A colleague of mine is reading a book that describes how to 'push past'
the urgent and make time, and room, for the important. I'm going to
read it (and I'll report back here) but somehow I don't think that's
the cure. You can't think your way out of an addiction, you have to
fight your way out. It's an emotional process, not an intellectual one.
The tendency to procrastinate is natural, human nature. Our
psychological addiction to it is almost certainly reinforced, as with
all addictions, by a physical, chemical addiction, that euphoria we get
from crossing urgent things off the "to do" list.
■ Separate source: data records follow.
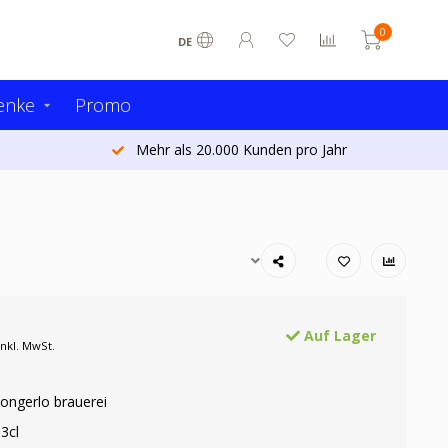
0
DE
enke
Promo
Heute bestellt - morgen versandt (Belgien)*
Auf Lager
Inkl. MwSt.
Tongerlo brauerei
3cl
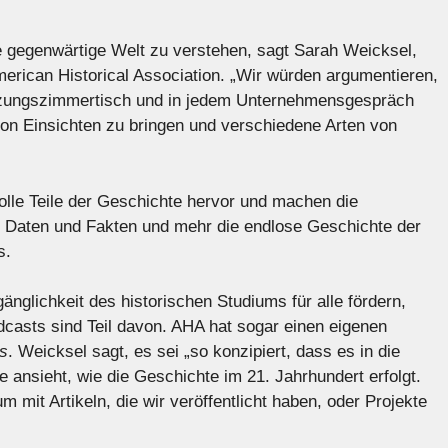
re gegenwärtige Welt zu verstehen, sagt Sarah Weicksel,
erican Historical Association. „Wir würden argumentieren,
itzungszimmertisch und in jedem Unternehmensgespräch
von Einsichten zu bringen und verschiedene Arten von
lle Teile der Geschichte hervor und machen die
n Daten und Fakten und mehr die endlose Geschichte der
s.
nglichkeit des historischen Studiums für alle fördern,
dcasts sind Teil davon. AHA hat sogar einen eigenen
s
. Weicksel sagt, es sei „so konzipiert, dass es in die
 ansieht, wie die Geschichte im 21. Jahrhundert erfolgt.
mit Artikeln, die wir veröffentlicht haben, oder Projekte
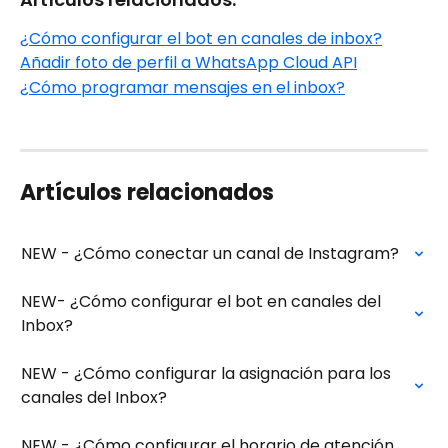
¿Cómo configurar el bot en canales de inbox?
Añadir foto de perfil a WhatsApp Cloud API
¿Cómo programar mensajes en el inbox?
Artículos relacionados
NEW - ¿Cómo conectar un canal de Instagram?
NEW- ¿Cómo configurar el bot en canales del 
Inbox?
NEW - ¿Cómo configurar la asignación para los 
canales del Inbox?
NEW - ¿Cómo configurar el horario de atención 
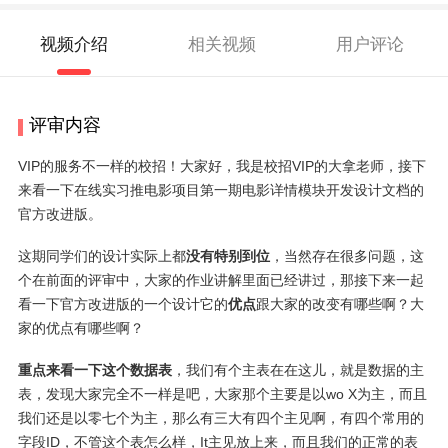
视频介绍
相关视频
用户评论
评审内容
VIP的服务不一样的校招！大家好，我是校招VIP的大拿老师，接下
来看一下在线实习推电影项目第一期电影详情模块开发设计文档的
官方改进版。
这期同学们的设计实际上都
没有特别到位
，当然存在很多问题，这
个在前面的评审中，大家的作业讲解里面已经讲过，那接下来一起
看一下官方改进版的一个设计它的
优点
跟大家的改变有哪些啊？大
家的优点有哪些啊？
重点来看一下这个数据表
，我们有个主表在在这儿，就是数据的主
表，发现大家完全不一样是吧，大家那个主要是以wo X为主，而且
我们还是以零七个为主，那么有三大有四个主见啊，有四个常用的
字段ID，不管这个表怎么样，It主见放上来，而且我们的正常的表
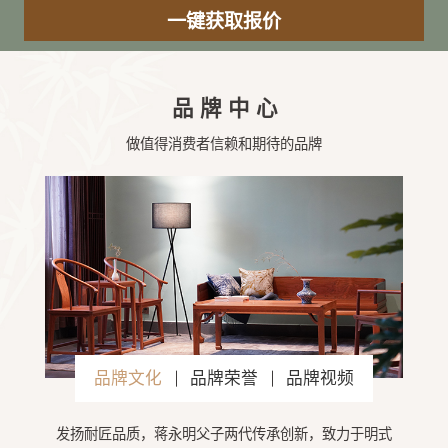
品牌中心
做值得消费者信赖和期待的品牌
品牌文化
品牌荣誉
品牌视频
发扬耐匠品质，蒋永明父子两代传承创新，致力于明式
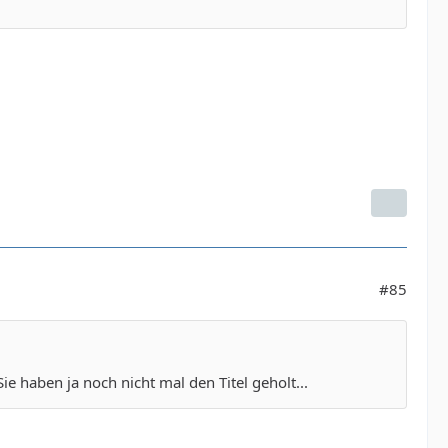
#85
e haben ja noch nicht mal den Titel geholt...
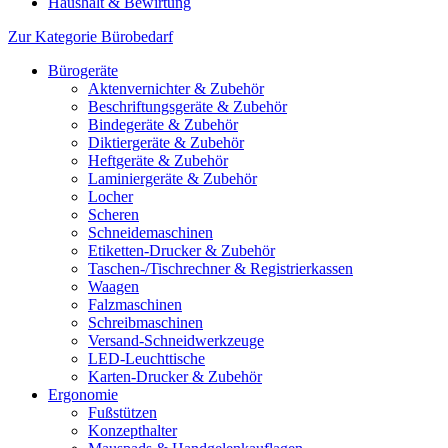
Haushalt & Bewirtung
Zur Kategorie Bürobedarf
Bürogeräte
Aktenvernichter & Zubehör
Beschriftungsgeräte & Zubehör
Bindegeräte & Zubehör
Diktiergeräte & Zubehör
Heftgeräte & Zubehör
Laminiergeräte & Zubehör
Locher
Scheren
Schneidemaschinen
Etiketten-Drucker & Zubehör
Taschen-/Tischrechner & Registrierkassen
Waagen
Falzmaschinen
Schreibmaschinen
Versand-Schneidwerkzeuge
LED-Leuchttische
Karten-Drucker & Zubehör
Ergonomie
Fußstützen
Konzepthalter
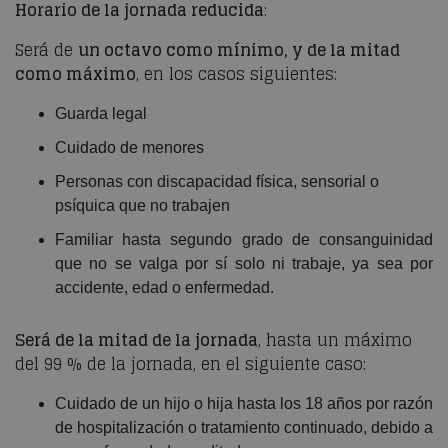
Horario de la jornada reducida
:
Será de
un octavo como mínimo, y de la mitad
como máximo
, en los casos siguientes:
Guarda legal
Cuidado de menores
Personas con discapacidad física, sensorial o
psíquica que no trabajen
Familiar hasta segundo grado de consanguinidad
que no se valga por sí solo ni trabaje, ya sea por
accidente, edad o enfermedad.
Será de la mitad de la jornada
, hasta un máximo
del 99 % de la jornada, en el siguiente caso:
Cuidado de un hijo o hija hasta los 18 años por razón
de hospitalización o tratamiento continuado, debido a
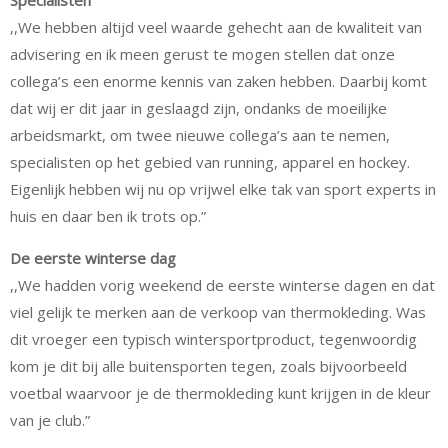
Specialisten
,,We hebben altijd veel waarde gehecht aan de kwaliteit van
advisering en ik meen gerust te mogen stellen dat onze
collega’s een enorme kennis van zaken hebben. Daarbij komt
dat wij er dit jaar in geslaagd zijn, ondanks de moeilijke
arbeidsmarkt, om twee nieuwe collega’s aan te nemen,
specialisten op het gebied van running, apparel en hockey.
Eigenlijk hebben wij nu op vrijwel elke tak van sport experts in
huis en daar ben ik trots op.”
De eerste winterse dag
,,We hadden vorig weekend de eerste winterse dagen en dat
viel gelijk te merken aan de verkoop van thermokleding. Was
dit vroeger een typisch wintersportproduct, tegenwoordig
kom je dit bij alle buitensporten tegen, zoals bijvoorbeeld
voetbal waarvoor je de thermokleding kunt krijgen in de kleur
van je club.”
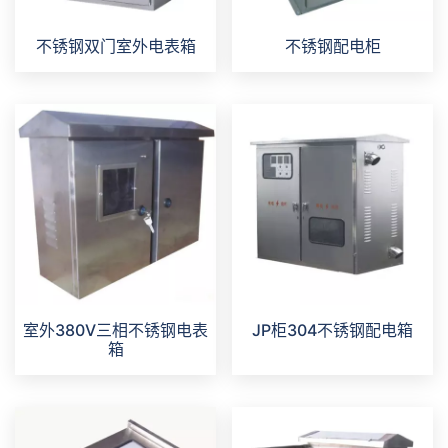
不锈钢双门室外电表箱
不锈钢配电柜
室外380V三相不锈钢电表
JP柜304不锈钢配电箱
箱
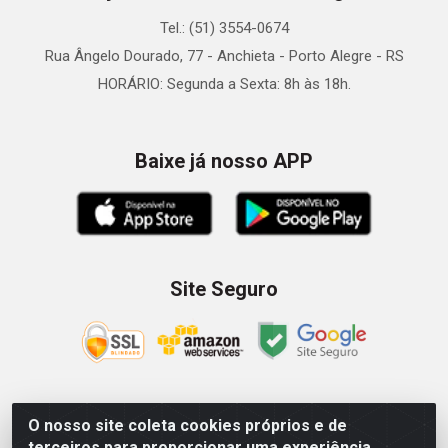
Tel.: (51) 3554-0674
Rua Ângelo Dourado, 77 - Anchieta - Porto Alegre - RS
HORÁRIO: Segunda a Sexta: 8h às 18h.
Baixe já nosso APP
Site Seguro
O nosso site coleta cookies próprios e de
Zein Importação e Comércio LTDA - Av. Senador Queiróz, 274
terceiros para proporcionar uma experiência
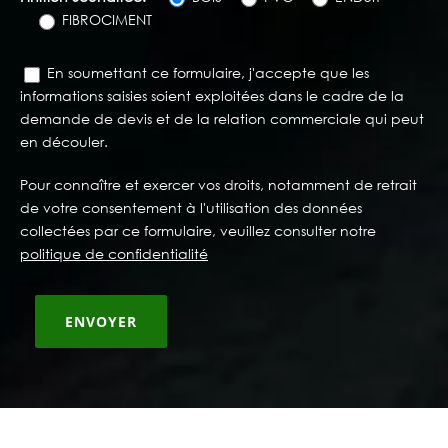
FIBROCIMENT
En soumettant ce formulaire, j'accepte que les
informations saisies soient exploitées dans le cadre de la
demande de devis et de la relation commerciale qui peut
en découler.
Pour connaître et exercer vos droits, notamment de retrait
de votre consentement à l'utilisation des données
collectées par ce formulaire, veuillez consulter notre
politique de confidentialité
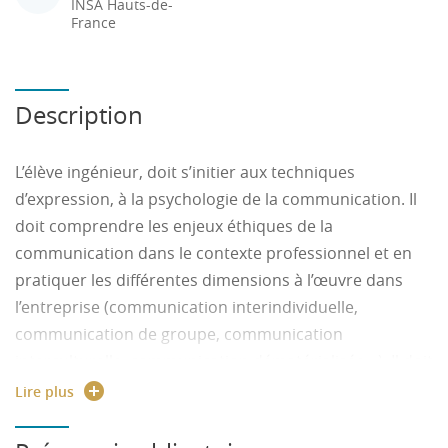
INSA Hauts-de-
France
Description
L’élève ingénieur, doit s’initier aux techniques
d’expression, à la psychologie de la communication. Il
doit comprendre les enjeux éthiques de la
communication dans le contexte professionnel et en
pratiquer les différentes dimensions à l’œuvre dans
l’entreprise (communication interindividuelle,
communication de groupe, communication
interculturelle, communication dématérialisée…). Il doit
enfin aborder et pratiquer les différents outils du
Lire plus
management.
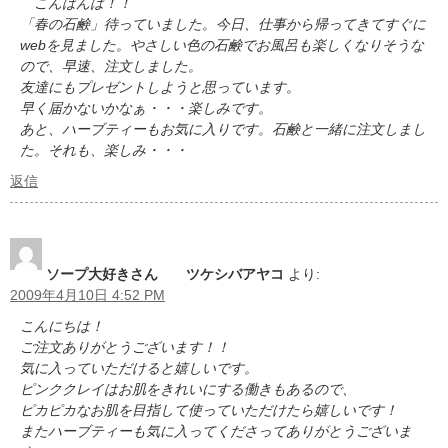
こんばんは！！
「春の石鹸」待っていました。今日、仕事から帰ってきてすぐに
webを見ました。やさしい色の石鹸でお風呂も楽しくなりそうな
ので、早速、注文しました。
友達にもプレゼントしようと思っています。
早く届かないかなぁ・・・楽しみです。
あと、ハーブティーもお気に入りです。石鹸と一緒に注文しまし
た。それも、楽しみ・・・
返信
ソープ大好きさん ツケシバアヤコ
より:
2009年4月10日 4:52 PM
こんにちは！
ご注文ありがとうございます！！
気に入っていただけると嬉しいです。
ピンククレイはお肌をきれいにする働きもあるので、
ピカピカなお肌を目指して使っていただけたら嬉しいです！
またハーブティーも気に入ってくださってありがとうございま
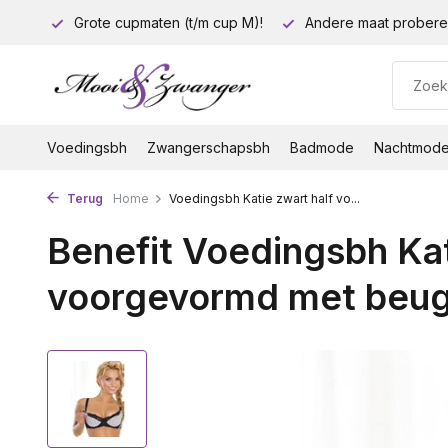
euro!
Grote cupmaten (t/m cup M)!
Andere maat probere
Voedingsbh
Zwangerschapsbh
Badmode
Nachtmod
Terug
Home
Voedingsbh Katie zwart half vo...
Benefit Voedingsbh Kat
voorgevormd met beug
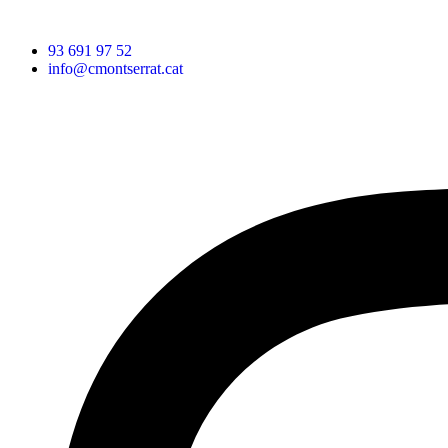
93 691 97 52
info@cmontserrat.cat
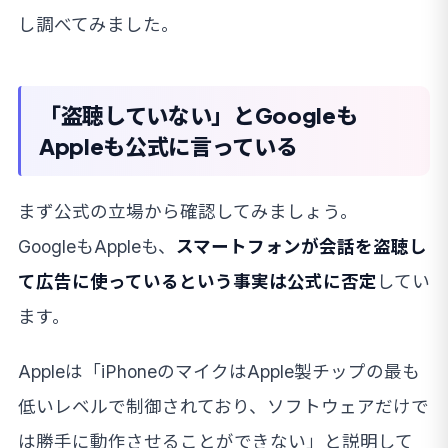
し調べてみました。
「盗聴していない」とGoogleも
Appleも公式に言っている
まず公式の立場から確認してみましょう。
GoogleもAppleも、
スマートフォンが会話を盗聴し
て広告に使っているという事実は公式に否定
してい
ます。
Appleは「iPhoneのマイクはApple製チップの最も
低いレベルで制御されており、ソフトウェアだけで
は勝手に動作させることができない」と説明して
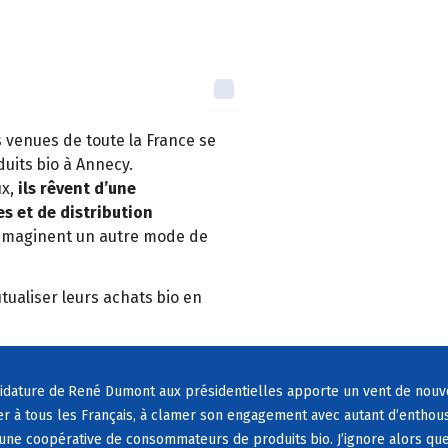
venues de toute la France se
duits
bio
à
Annecy.
ux,
ils r
ê
vent d
’
une
es et de distribution
imaginent un autre mode de
utualiser leurs achats
bio
en
didature de
Ren
é
Dumont aux pr
é
sidentielles apporte un vent de nouv
er
à
tous les Fran
ç
ais,
à
clamer son engagement avec autant d
’
enthous
 une coop
é
rative de consommateurs de produits
bio. J
’
ignore alors que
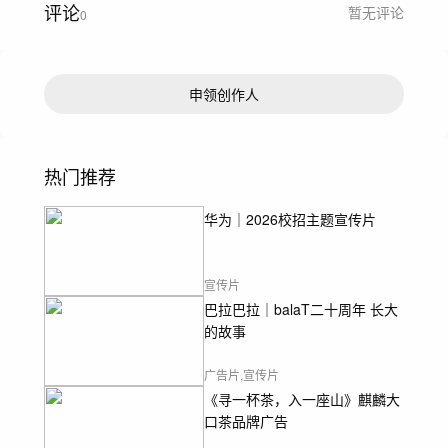
评论
暂无评论
0
申领创作人
热门推荐
华为｜2026校招主题宣传片
宣传片
巴拉巴拉｜balaT二十周年 长大
的故事
广告片,宣传片
《寻一杯茶，入一座山》麒麟大
口茶品牌广告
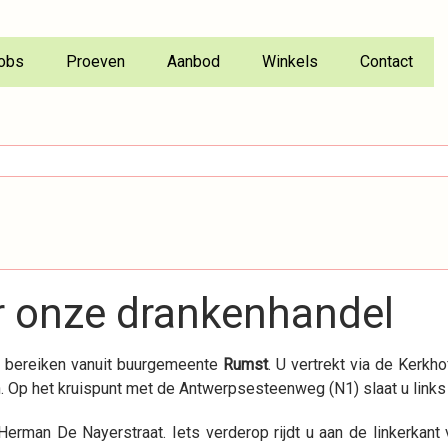
obs
Proeven
Aanbod
Winkels
Contact
r onze drankenhandel
u bereiken vanuit buurgemeente
Rumst
. U vertrekt via de Kerkho
h. Op het kruispunt met de Antwerpsesteenweg (N1) slaat u links 
e Herman De Nayerstraat. Iets verderop rijdt u aan de linkerkant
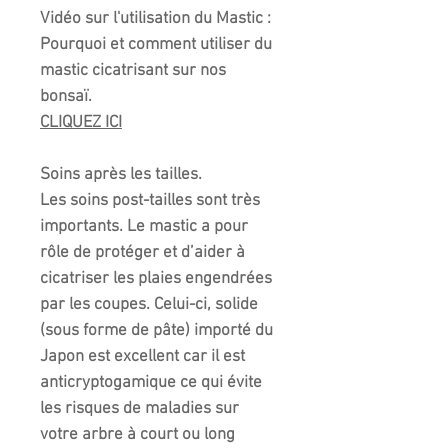
Vidéo sur l'utilisation du Mastic :
Pourquoi et comment utiliser du
mastic cicatrisant sur nos
bonsaï.
CLIQUEZ ICI
Soins après les tailles.
Les soins post-tailles sont très
importants.
Le mastic a pour
rôle de protéger et d’aider à
cicatriser les plaies engendrées
par les coupes. Celui-ci,
solide
(sous forme de pâte) importé du
Japon est excellent car il est
anticryptogamique ce qui évite
les risques de maladies sur
votre arbre à court ou long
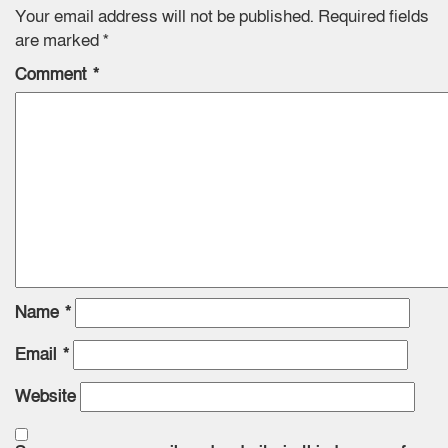
Your email address will not be published.
Required fields
are marked
*
Comment
*
Name
*
Email
*
Website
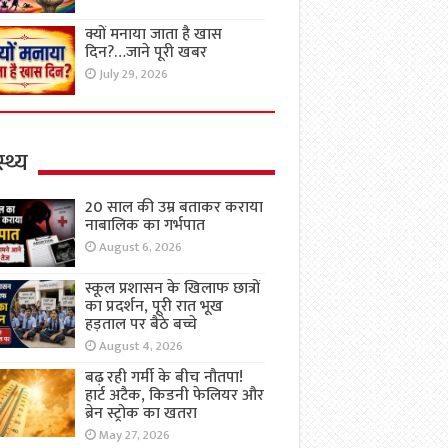
क्यों मनाया जाता है खास
दिन?…जाने पूरी खबर
July 29, 2026
्थ्य
20 साल की उम्र बताकर कराया
नाबालिक का गर्भपात
August 6, 2026
स्कूल प्रशासन के खिलाफ छात्रों
का प्रदर्शन, पूरी रात भूख
हड़ताल पर बैठे बच्चे
August 4, 2026
बढ़ रही गर्मी के बीच नौतपा!
हार्ट अटैक, किडनी फेलियर और
ब्रेन स्ट्रोक का खतरा
May 27, 2026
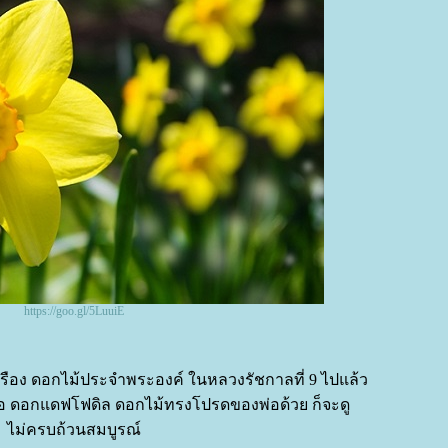
https://goo.gl/5LuuiE
วเรือง ดอกไม้ประจำพระองค์ ในหลวงรัชกาลที่ 9 ไปแล้ว
รือ ดอกแดฟโฟดิล ดอกไม้ทรงโปรดของพ่อด้วย ก็จะดู
ไม่ครบถ้วนสมบูรณ์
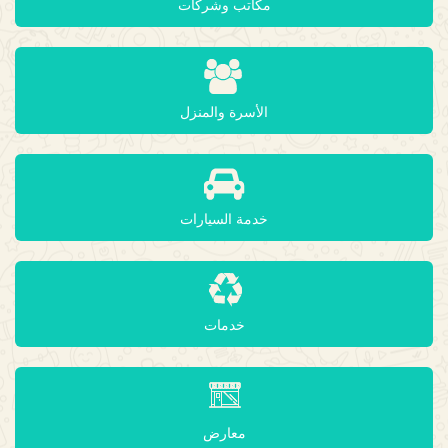
مكاتب وشركات
الأسرة والمنزل
خدمة السيارات
خدمات
معارض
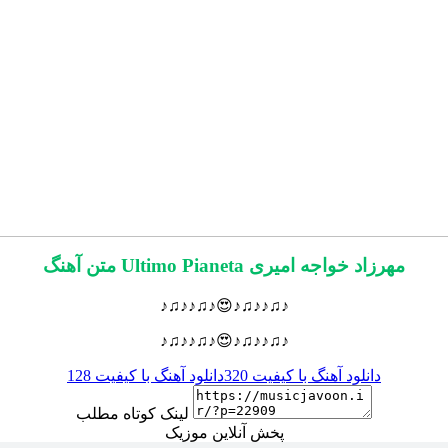
متن آهنگ Ultimo Pianeta مهرزاد خواجه امیری
♪♫♪♪♫♪😍♪♫♪♪♫♪
♪♫♪♪♫♪😍♪♫♪♪♫♪
دانلود آهنگ با کیفیت 320
دانلود آهنگ با کیفیت 128
لینک کوتاه مطلب
پخش آنلاین موزیک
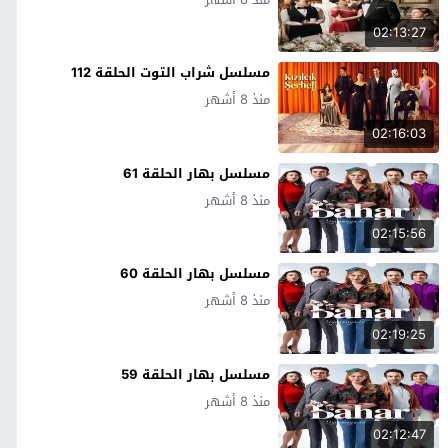
02:13:27
مسلسل شراب التوت الحلقة 112
منذ 8 أشهر
02:16:03
مسلسل بهار الحلقة 61
منذ 8 أشهر
02:15:56
مسلسل بهار الحلقة 60
منذ 8 أشهر
02:19:25
مسلسل بهار الحلقة 59
منذ 8 أشهر
02:12:47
We do not yet
understand the chemistry behind addiction, but it must be exploiting
something that, for millions of years, was a positive reinforcement --
allowed our species to survive and thrive better. It might help if we
find out what this chemistry is and how it has been perverted into our
modern addictions, including our addiction to procrastination, to the
urgent over the important, to Resistance.
There is also a discipline called Cognitive Therapy that 'teaches' you
how to alter your thinking so that your decisions on what to 'do next'
are not biased in favour of the urgent over the important. Colour me
dubious. Anything is possible, of course, including being able to
'think yourself well', but the addiction metaphor, and the resultant
treatment, make more sense to me.
In the meantime those of us afflicted need to acknowledge the disease,
the addiction, for what it is, and start to work on healing ourselves.
They say acknowledging the addiction is half the battle, though I doubt
that. For other addictions, the 'buddy system' seems to work, and
perhaps it's no coincidence that the buddy system is one of the most
effective methods of getting exercise and diet procrastinators back 'on
the wagon'. I'm going to start by committing to complete one of the
Next Actions on my important not-urgent list every day, and I'll report
to my "get off the pot" friends and colleagues on my progress. I might
even bore you with my progress here on the blog.
I'm still sitting here. But somehow I feel as if something has changed.
I'm still unhappy with myself, but I'm beginning to understand why.
Less shame and more impatience. It's a start.